Состав был обыкновенный пассажирский с двумя классными вагонами и одним служебным, под мою экспедицию. Я ехал с малой свитой: Северцов как адъютант и со своей тетрадью, Будберг как офицер для поручений, Артемий со всем походным хозяйством, кучер Прохор с лошадьми (мы их с собой не брали, но Прохор сам напросился, сказав, что без него кто за вашим высокопревосходительством на станциях присмотрит), и фельдъегерь Кузьмин для связи с Хабаровском, тёртый старый солдат с медалями за Хивинский поход. Всего шестеро мужиков, не считая меня.
Соломин оставался в Хабаровске. На нём на эти полтора-два месяца вся канцелярия. Селиванов там же, по своим войскам. С Соломиным мы накануне отъезда чай пили, втроём с Селивановым, в моём кабинете до одиннадцати ночи, разбирая, кому что в моё отсутствие решать самому, кому телеграфировать мне в Никольск-Уссурийский или во Владивосток, кому терпеть до моего возвращения. Соломин записывал в свою книжечку. Селиванов кивал. К одиннадцати разошлись спокойными, как перед дальней охотой.

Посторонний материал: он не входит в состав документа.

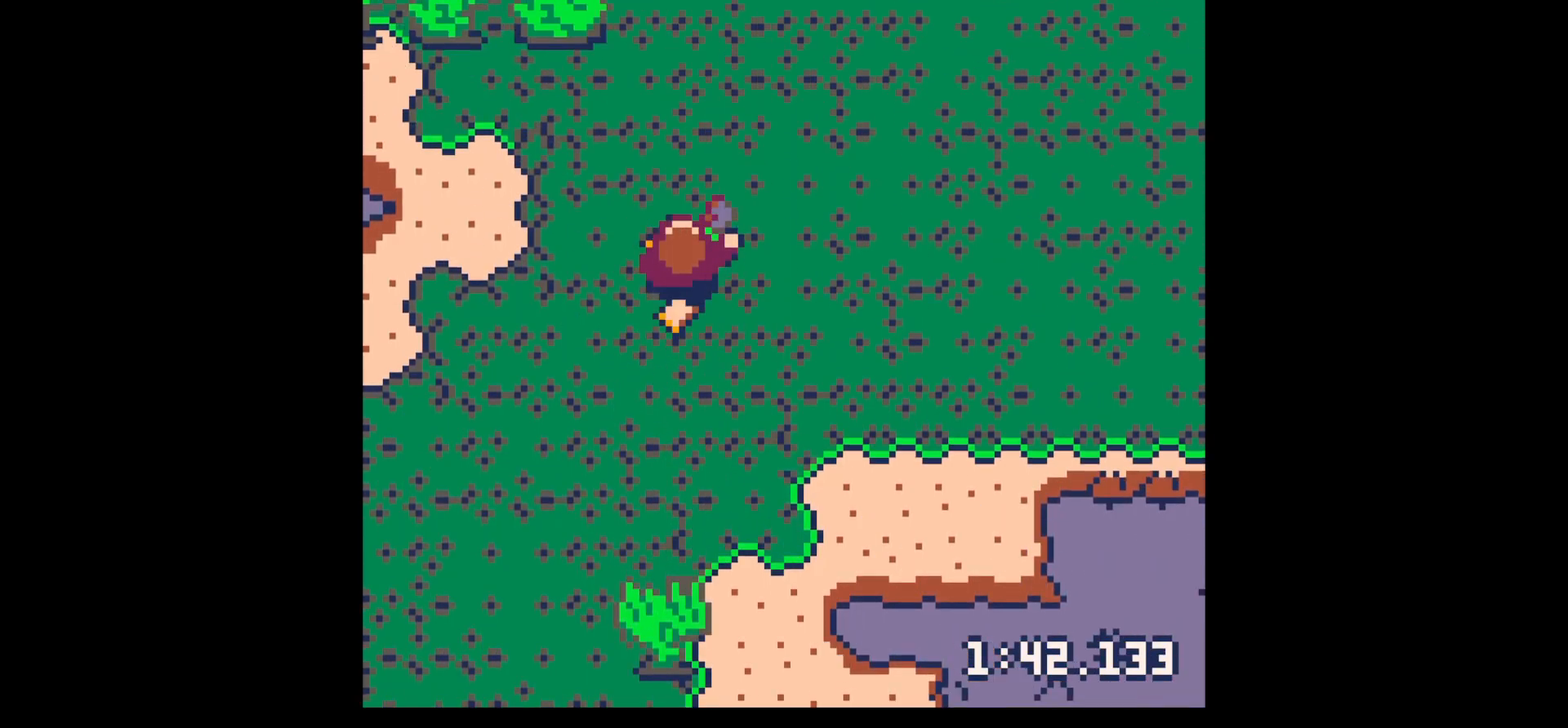
{"keys": ["right", "up"], "events": [[50, "left", "down"], [50, "up", "up"], [100, "x", "up"], [233, "down", "down"], [233, "left", "up"], [283, "right", "down"], [317, "down", "up"], [417, "up", "down"]]}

Мы простились на вокзале без всякого парада. Соломин, Феодосия Сергеевна, Лукерья (она пришла специально и принесла мне в дорогу узелок с пирожками), плюс почётный наряд от штаба, который Селиванов выставил формально, по уставу. Я пожал руку Соломину, поклонился Феодосии Сергеевне, погладил по плечу Лукерью (она прослезилась, как всегда у неё бывало, когда я уезжал куда-нибудь дольше чем на неделю) и поднялся в вагон.
В семь десять ударил колокол.
В семь двенадцать мы тронулись.
За окном поплыли редкие хабаровские пригородные домики, пакгаузы, штабеля дров для паровозов, длинные деревянные склады переселенческого управления, где у Воронина теперь хранились его карты и реестры. Дальше пошли голые, ещё рыжеватые, не отошедшие после зимы поля и сопки в первой светлой зелени, и в этой картине было что-то особенно русское, обнажённое, без всяких прикрас: ранняя сибирская весна, когда снег уже сошёл, а трава ещё не встала.
Я смотрел в окно и думал: ну вот, голубчик, поехал. Год тревоги, а ты поехал, как Гродеков на ревизию, без тревоги в лице. И правильно, что без тревоги. Они не должны её видеть. Они должны видеть ровного начальника на ровной поездке. По уставу.
В купе у меня было тепло, чисто, пахло свежим чаем. На столике стопка газет, тетрадь, чернильница в дорожном футляре, книжка (я взял с собой «Записки об Аму-дарьинском военном отделе» того же Гродекова, настоящего, прежнего, для случая если кто заглянет и спросит, что я читаю; настоящие записи я в дороге не делал, обходился короткими пометками карандашом). Северцов сел напротив, через столик. Будберг в соседнем купе, чтобы можно было его позвать через стенку.
Северцов раскрыл тетрадь, занялся своим. Я газеты.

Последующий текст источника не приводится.